## [課題 A]
以下のエントリのうち、文字列「black」を含む行をすべて書き出して報告せよ。大文字と小文字は区別する。

## [原文]
————————
2019-04-26 | フランス・アミアン

 実は冬の時期にアミアンを訪れたのには1つの目的があった。この都市では夏場と冬の2つの時期に大聖堂の壁面をスクリーンにしたプロジェクションマッピングを行うので、それを見るためだ。

 7年前に訪れた時はちょうど開催が終わった直後で、悔しい思いをした。それで、「いつかは」と考え続けて今回やっと開催時期に合わせて訪問することが出来た。

 午後7時からの開始ということで、少し前の時間に広場に到着。その時には観客はパラパラだったが、開始直前になると続々と人が集まって来た。そして午後7時。重厚な音楽と共にマッピングが始まった。

 薄暗かった大聖堂のファザードがふわりと明かりが灯り、

 白い波が湧き出した。

 それが白く塔を縁どって、

 青に変わってゆく。
————————
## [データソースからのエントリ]
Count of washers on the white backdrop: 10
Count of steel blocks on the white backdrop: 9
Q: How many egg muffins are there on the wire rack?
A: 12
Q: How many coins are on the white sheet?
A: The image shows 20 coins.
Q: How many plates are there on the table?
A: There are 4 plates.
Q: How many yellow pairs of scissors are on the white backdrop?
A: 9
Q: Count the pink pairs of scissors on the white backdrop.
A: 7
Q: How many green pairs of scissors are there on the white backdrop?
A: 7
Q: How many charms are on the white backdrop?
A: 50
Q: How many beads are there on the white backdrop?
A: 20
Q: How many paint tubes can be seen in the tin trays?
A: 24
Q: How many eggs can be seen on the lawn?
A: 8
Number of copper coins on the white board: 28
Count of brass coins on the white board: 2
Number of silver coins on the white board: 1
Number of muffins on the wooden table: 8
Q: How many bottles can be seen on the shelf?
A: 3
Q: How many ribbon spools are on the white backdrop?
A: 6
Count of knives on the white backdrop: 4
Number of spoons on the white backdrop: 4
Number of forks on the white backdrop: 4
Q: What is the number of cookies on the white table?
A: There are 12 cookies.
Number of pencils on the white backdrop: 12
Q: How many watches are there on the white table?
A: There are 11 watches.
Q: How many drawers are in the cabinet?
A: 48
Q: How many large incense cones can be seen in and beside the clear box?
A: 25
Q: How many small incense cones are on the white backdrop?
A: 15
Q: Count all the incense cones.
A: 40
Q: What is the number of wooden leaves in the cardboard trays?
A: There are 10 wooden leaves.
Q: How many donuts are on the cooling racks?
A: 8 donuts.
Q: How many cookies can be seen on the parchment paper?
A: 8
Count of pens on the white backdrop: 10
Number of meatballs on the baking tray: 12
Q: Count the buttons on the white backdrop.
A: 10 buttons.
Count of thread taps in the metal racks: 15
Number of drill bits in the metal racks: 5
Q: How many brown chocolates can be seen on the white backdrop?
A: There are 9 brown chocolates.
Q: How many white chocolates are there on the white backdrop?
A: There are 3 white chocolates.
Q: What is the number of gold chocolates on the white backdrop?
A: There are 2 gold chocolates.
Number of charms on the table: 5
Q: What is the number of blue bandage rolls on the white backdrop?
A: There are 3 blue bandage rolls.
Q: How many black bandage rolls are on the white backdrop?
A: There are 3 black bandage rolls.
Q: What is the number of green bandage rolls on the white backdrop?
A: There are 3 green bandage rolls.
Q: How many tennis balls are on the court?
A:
————————
## [課題 B]
上のアミアン大聖堂のプロジェクションマッピングについての文章から、「7年前に訪れた時はちょうど開」を含む語句で始まり「と共にマッピングが始まった。」で終わる部分を、一字一句変えずに抜き出して返せ。

## [最終回答 A]
Q: How many black bandage rolls are on the white backdrop?
A: There are 3 black bandage rolls.

## [最終回答 B]
7年前に訪れた時はちょうど開催が終わった直後で、悔しい思いをした。それで、「いつかは」と考え続けて今回やっと開催時期に合わせて訪問することが出来た。

 午後7時からの開始ということで、少し前の時間に広場に到着。その時には観客はパラパラだったが、開始直前になると続々と人が集まって来た。そして午後7時。重厚な音楽と共にマッピングが始まった。